▸ **Aim of the task**
Extract every line of the data below verbatim, leaving out the pictures.

Dataset entries:

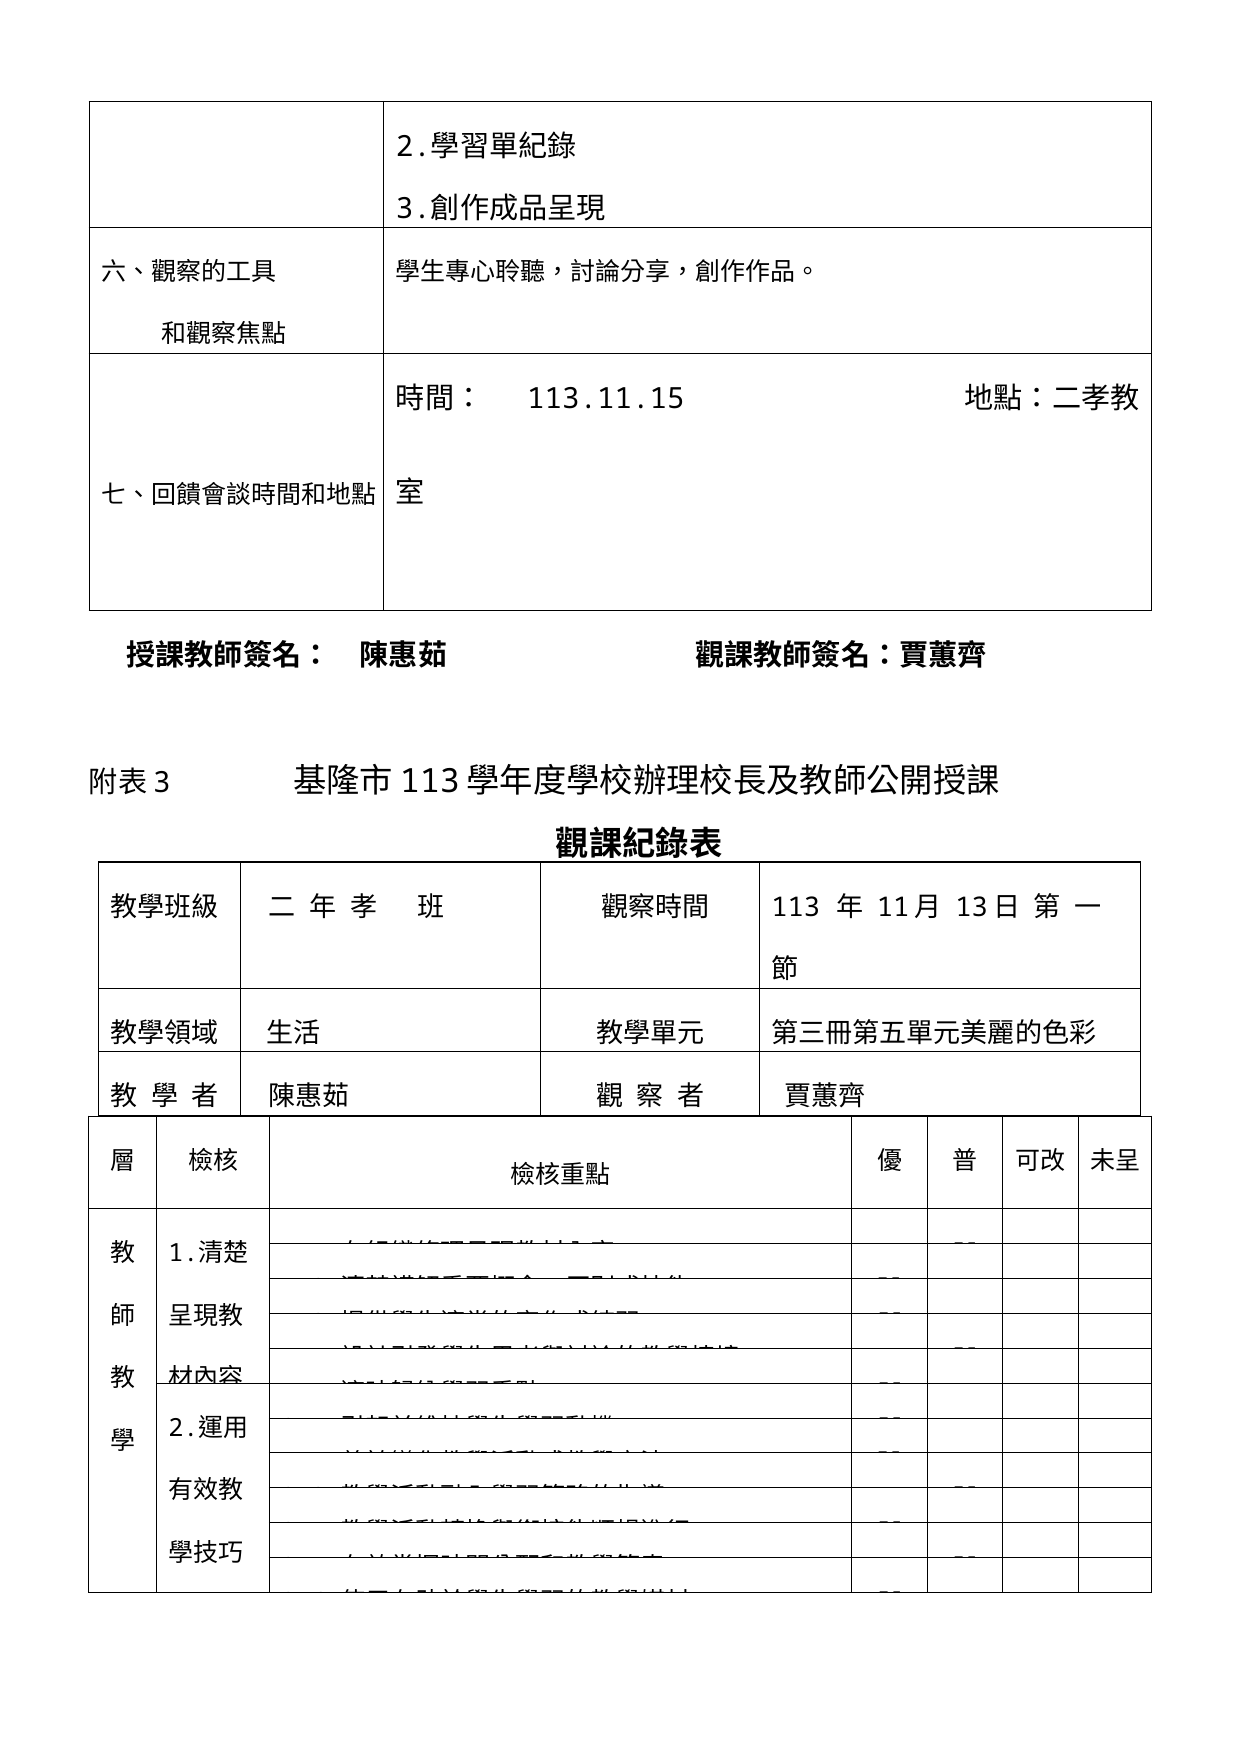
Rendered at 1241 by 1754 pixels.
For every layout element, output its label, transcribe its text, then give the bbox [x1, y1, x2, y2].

table_cell Ｖ [852, 1244, 927, 1278]
table_cell [90, 102, 383, 227]
table_cell [852, 1209, 927, 1243]
table_header 觀察時間 [541, 863, 759, 987]
table_cell 2-2 善於變化教學活動或教學方法 [270, 1419, 851, 1452]
table_cell [852, 1314, 927, 1348]
table_cell [928, 1244, 1002, 1278]
table_cell [928, 1558, 1002, 1592]
table_cell 2.運用有效教學技巧 [157, 1384, 269, 1592]
table_cell [928, 1419, 1002, 1452]
table_cell [852, 1523, 927, 1557]
table_cell 1-3 提供學生適當的實作或練習 [270, 1279, 851, 1313]
table_cell [928, 1279, 1002, 1313]
table_cell 2-6 使用有助於學生學習的教學媒材 [270, 1558, 851, 1592]
table_cell [928, 1349, 1002, 1382]
table_cell [1003, 1488, 1078, 1522]
table_header 未呈現 [1079, 1117, 1151, 1208]
table_cell [1003, 1523, 1078, 1557]
table_cell [1003, 1384, 1078, 1417]
table_cell 1-5 適時歸納學習重點 [270, 1349, 851, 1382]
table_cell 教 師 教 學 [89, 1209, 156, 1592]
table_cell [1079, 1453, 1151, 1487]
table_cell Ｖ [928, 1314, 1002, 1348]
table_cell [1079, 1523, 1151, 1557]
table_header 可改進 [1003, 1117, 1078, 1208]
table_cell 時間： 113.11.15 地點：二孝教室 [384, 354, 1151, 610]
table_cell [852, 1453, 927, 1487]
table_cell [1003, 1419, 1078, 1452]
table_cell 1.清楚呈現教材內容 [157, 1209, 269, 1382]
table_cell [1079, 1384, 1151, 1417]
table_cell [928, 1384, 1002, 1417]
table_cell [1079, 1558, 1151, 1592]
table_cell 學生專心聆聽，討論分享，創作作品。 [384, 228, 1151, 353]
table_cell Ｖ [852, 1349, 927, 1382]
table_cell 陳惠茹 [241, 1052, 540, 1114]
table_cell 生活 [241, 989, 540, 1051]
table_cell Ｖ [852, 1558, 927, 1592]
table_cell [1079, 1244, 1151, 1278]
table_cell [1003, 1314, 1078, 1348]
table_cell [1003, 1558, 1078, 1592]
text 觀課紀錄表 [126, 799, 1152, 861]
table_cell 2-3 教學活動融入學習策略的指導 [270, 1453, 851, 1487]
table_cell Ｖ [852, 1488, 927, 1522]
text 授課教師簽名： 陳惠茹 觀課教師簽名：賈蕙齊 [126, 611, 1152, 674]
table_cell [1079, 1314, 1151, 1348]
table_cell Ｖ [928, 1209, 1002, 1243]
table_header 檢核 項目 [157, 1117, 269, 1208]
table_cell 觀 察 者 [541, 1052, 759, 1114]
table_cell 教學領域 [99, 989, 240, 1051]
table_cell 2.學習單紀錄 3.創作成品呈現 [384, 102, 1151, 227]
table_cell 2-4 教學活動轉換與銜接能順暢進行 [270, 1488, 851, 1522]
table_cell [1003, 1209, 1078, 1243]
table_header 普 通 [928, 1117, 1002, 1208]
table_cell 2-1 引起並維持學生學習動機 [270, 1384, 851, 1417]
table_cell [1003, 1279, 1078, 1313]
table_cell Ｖ [928, 1453, 1002, 1487]
table_cell 1-4 設計引發學生思考與討論的教學情境 [270, 1314, 851, 1348]
table_header 二 年 孝 班 [241, 863, 540, 987]
table_cell Ｖ [852, 1279, 927, 1313]
table_header 優 良 [852, 1117, 927, 1208]
table_cell 七、回饋會談時間和地點 [90, 354, 383, 610]
table_cell [1003, 1453, 1078, 1487]
table_cell Ｖ [852, 1384, 927, 1417]
table_cell [1079, 1488, 1151, 1522]
table_cell Ｖ [852, 1419, 927, 1452]
text 附表3 基隆市113學年度學校辦理校長及教師公開授課 [89, 736, 1152, 799]
table_cell 1-2 清楚講解重要概念、原則或技能 [270, 1244, 851, 1278]
table_cell [1079, 1419, 1151, 1452]
table_cell [928, 1488, 1002, 1522]
table_cell 賈蕙齊 [760, 1052, 1140, 1114]
table_header 檢核重點 [270, 1117, 851, 1208]
table_header 層 面 [89, 1117, 156, 1208]
table_cell [1079, 1349, 1151, 1382]
table_cell 1-1 有組織條理呈現教材內容 [270, 1209, 851, 1243]
table_cell [1003, 1244, 1078, 1278]
table_cell 六、觀察的工具 和觀察焦點 [90, 228, 383, 353]
table_cell 2-5 有效掌握時間分配和教學節奏 [270, 1523, 851, 1557]
table_cell 教學單元 [541, 989, 759, 1051]
table_header 113 年 11月 13日 第 一 節 [760, 863, 1140, 987]
table_cell [1079, 1209, 1151, 1243]
table_header 教學班級 [99, 863, 240, 987]
table_cell 第三冊第五單元美麗的色彩 [760, 989, 1140, 1051]
table_cell [1079, 1279, 1151, 1313]
table_cell Ｖ [928, 1523, 1002, 1557]
table_cell 教 學 者 [99, 1052, 240, 1114]
table_cell [1003, 1349, 1078, 1382]
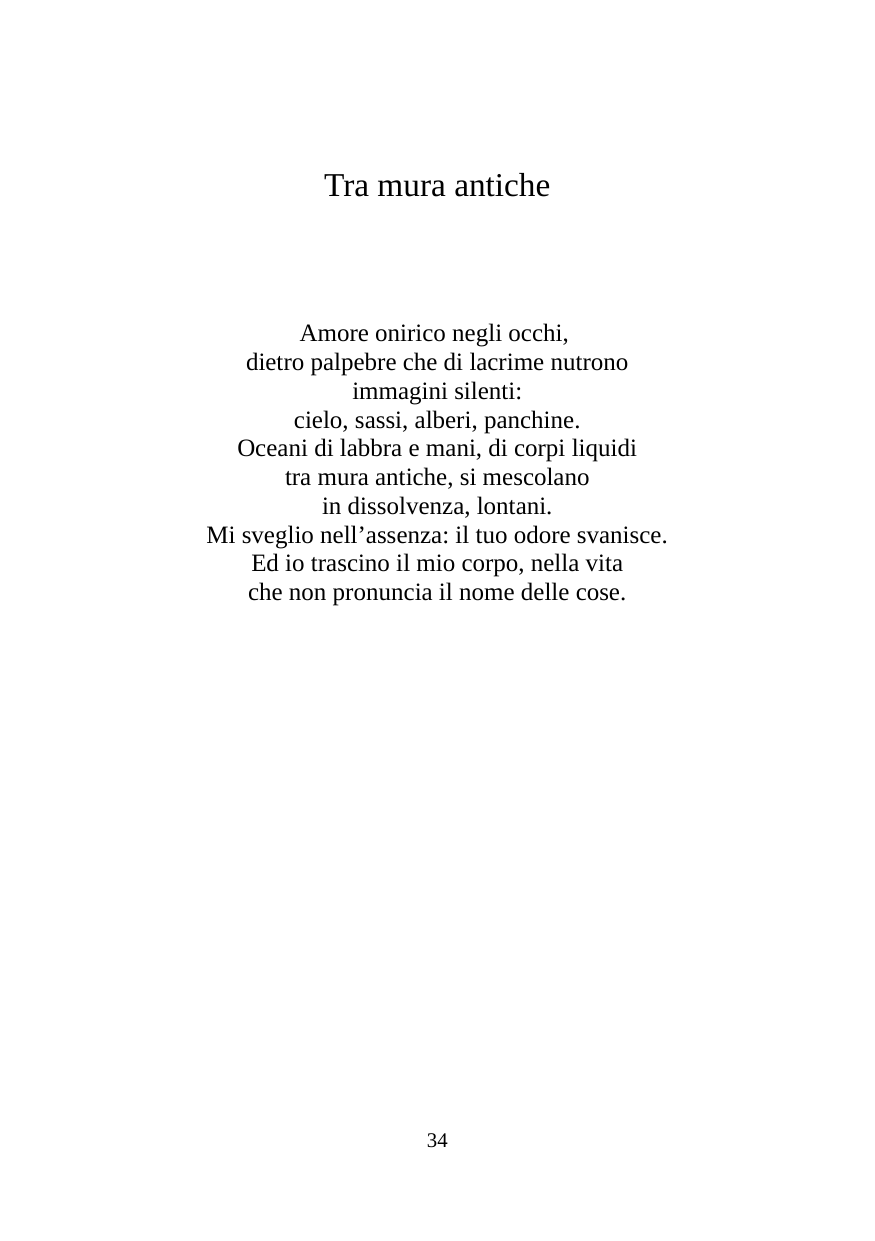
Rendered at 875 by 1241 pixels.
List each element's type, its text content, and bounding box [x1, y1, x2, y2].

text in dissolvenza, lontani. [88, 491, 786, 520]
text Ed io trascino il mio corpo, nella vita [88, 548, 786, 577]
subtitle Tra mura antiche [88, 165, 786, 203]
text immagini silenti: [88, 376, 786, 405]
text dietro palpebre che di lacrime nutrono [88, 347, 786, 376]
text tra mura antiche, si mescolano [88, 462, 786, 491]
text Mi sveglio nell’assenza: il tuo odore svanisce. [88, 520, 786, 548]
text che non pronuncia il nome delle cose. [88, 577, 786, 606]
text Oceani di labbra e mani, di corpi liquidi [88, 433, 786, 462]
text cielo, sassi, alberi, panchine. [88, 405, 786, 433]
text Amore onirico negli occhi, [88, 318, 786, 347]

▸ **Completed task**
Rendered at 1241 by 1754 pixels.
For every layout element, output its label, transcribe its text, then give the bbox [x1, y1, x2, y2].

table_cell Ｖ [852, 1244, 927, 1278]
table_cell [90, 102, 383, 227]
table_cell [852, 1209, 927, 1243]
table_header 觀察時間 [541, 863, 759, 987]
table_cell 2-2 善於變化教學活動或教學方法 [270, 1419, 851, 1452]
table_cell [852, 1314, 927, 1348]
table_cell [928, 1244, 1002, 1278]
table_cell [928, 1558, 1002, 1592]
table_cell 2.運用有效教學技巧 [157, 1384, 269, 1592]
table_cell [928, 1419, 1002, 1452]
table_cell [852, 1523, 927, 1557]
table_cell 1-3 提供學生適當的實作或練習 [270, 1279, 851, 1313]
table_cell [928, 1279, 1002, 1313]
table_cell 2-6 使用有助於學生學習的教學媒材 [270, 1558, 851, 1592]
table_cell [928, 1349, 1002, 1382]
table_cell [1003, 1488, 1078, 1522]
table_header 未呈現 [1079, 1117, 1151, 1208]
table_cell [1003, 1523, 1078, 1557]
table_cell [1003, 1384, 1078, 1417]
table_cell 1-5 適時歸納學習重點 [270, 1349, 851, 1382]
table_cell 教 師 教 學 [89, 1209, 156, 1592]
table_cell [1079, 1453, 1151, 1487]
table_cell Ｖ [928, 1314, 1002, 1348]
table_cell [1079, 1523, 1151, 1557]
table_header 可改進 [1003, 1117, 1078, 1208]
table_cell 時間： 113.11.15 地點：二孝教室 [384, 354, 1151, 610]
table_cell [852, 1453, 927, 1487]
table_cell [1003, 1419, 1078, 1452]
table_cell 1.清楚呈現教材內容 [157, 1209, 269, 1382]
table_cell [1079, 1384, 1151, 1417]
table_cell [928, 1384, 1002, 1417]
table_cell [1079, 1558, 1151, 1592]
table_cell 學生專心聆聽，討論分享，創作作品。 [384, 228, 1151, 353]
table_cell Ｖ [852, 1349, 927, 1382]
table_cell 陳惠茹 [241, 1052, 540, 1114]
table_cell 生活 [241, 989, 540, 1051]
table_cell Ｖ [852, 1558, 927, 1592]
table_cell [1079, 1244, 1151, 1278]
table_cell [1003, 1314, 1078, 1348]
table_cell [1003, 1558, 1078, 1592]
text 觀課紀錄表 [126, 799, 1152, 861]
table_cell 2-3 教學活動融入學習策略的指導 [270, 1453, 851, 1487]
table_cell Ｖ [852, 1488, 927, 1522]
text 授課教師簽名： 陳惠茹 觀課教師簽名：賈蕙齊 [126, 611, 1152, 674]
table_cell [1079, 1314, 1151, 1348]
table_cell Ｖ [928, 1209, 1002, 1243]
table_header 檢核 項目 [157, 1117, 269, 1208]
table_cell 觀 察 者 [541, 1052, 759, 1114]
table_cell 教學領域 [99, 989, 240, 1051]
table_cell 2.學習單紀錄 3.創作成品呈現 [384, 102, 1151, 227]
table_cell 2-4 教學活動轉換與銜接能順暢進行 [270, 1488, 851, 1522]
table_cell [1003, 1209, 1078, 1243]
table_header 普 通 [928, 1117, 1002, 1208]
table_cell 2-1 引起並維持學生學習動機 [270, 1384, 851, 1417]
table_cell [1003, 1279, 1078, 1313]
table_cell Ｖ [928, 1453, 1002, 1487]
table_cell 1-4 設計引發學生思考與討論的教學情境 [270, 1314, 851, 1348]
table_header 二 年 孝 班 [241, 863, 540, 987]
table_cell Ｖ [852, 1279, 927, 1313]
table_header 優 良 [852, 1117, 927, 1208]
table_cell 七、回饋會談時間和地點 [90, 354, 383, 610]
table_cell [1003, 1453, 1078, 1487]
table_cell Ｖ [852, 1384, 927, 1417]
table_cell [1079, 1488, 1151, 1522]
table_cell Ｖ [852, 1419, 927, 1452]
text 附表3 基隆市113學年度學校辦理校長及教師公開授課 [89, 736, 1152, 799]
table_cell 1-2 清楚講解重要概念、原則或技能 [270, 1244, 851, 1278]
table_cell [1079, 1419, 1151, 1452]
table_cell [928, 1488, 1002, 1522]
table_cell 賈蕙齊 [760, 1052, 1140, 1114]
table_header 檢核重點 [270, 1117, 851, 1208]
table_header 層 面 [89, 1117, 156, 1208]
table_cell [1079, 1349, 1151, 1382]
table_cell 1-1 有組織條理呈現教材內容 [270, 1209, 851, 1243]
table_cell [1003, 1244, 1078, 1278]
table_cell 六、觀察的工具 和觀察焦點 [90, 228, 383, 353]
table_cell 2-5 有效掌握時間分配和教學節奏 [270, 1523, 851, 1557]
table_cell 教學單元 [541, 989, 759, 1051]
table_header 113 年 11月 13日 第 一 節 [760, 863, 1140, 987]
table_cell [1079, 1209, 1151, 1243]
table_header 教學班級 [99, 863, 240, 987]
table_cell 第三冊第五單元美麗的色彩 [760, 989, 1140, 1051]
table_cell [1079, 1279, 1151, 1313]
table_cell Ｖ [928, 1523, 1002, 1557]
table_cell 教 學 者 [99, 1052, 240, 1114]
table_cell [1003, 1349, 1078, 1382]
Rendered at 875 by 1241 pixels.
List each element's type, its text content, and bounding box [x1, y1, x2, y2].

text in dissolvenza, lontani. [88, 491, 786, 520]
text Ed io trascino il mio corpo, nella vita [88, 548, 786, 577]
subtitle Tra mura antiche [88, 165, 786, 203]
text immagini silenti: [88, 376, 786, 405]
text dietro palpebre che di lacrime nutrono [88, 347, 786, 376]
text tra mura antiche, si mescolano [88, 462, 786, 491]
text Mi sveglio nell’assenza: il tuo odore svanisce. [88, 520, 786, 548]
text che non pronuncia il nome delle cose. [88, 577, 786, 606]
text Oceani di labbra e mani, di corpi liquidi [88, 433, 786, 462]
text cielo, sassi, alberi, panchine. [88, 405, 786, 433]
text Amore onirico negli occhi, [88, 318, 786, 347]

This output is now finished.